## Records provided:
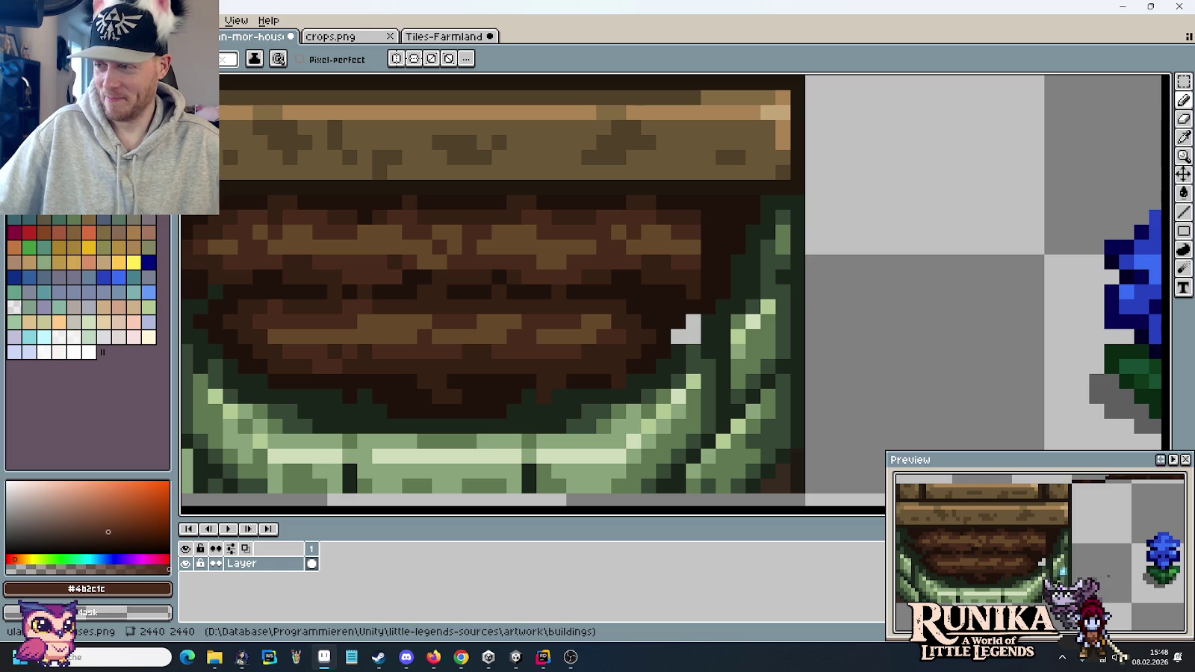
pyautogui.click(718, 192)
# - Undo the stray brown pixel and re-pick the deep plank brown
pyautogui.press('ctrl+z')
pyautogui.hscroll(2, 777, 230)
pyautogui.press('i')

## What you should do:
Your copy should match the records word for word, with the pictures removed.

## Answer to the exercise:
pyautogui.click(718, 192)
# - Undo the stray brown pixel and re-pick the deep plank brown
pyautogui.press('ctrl+z')
pyautogui.hscroll(2, 777, 230)
pyautogui.press('i')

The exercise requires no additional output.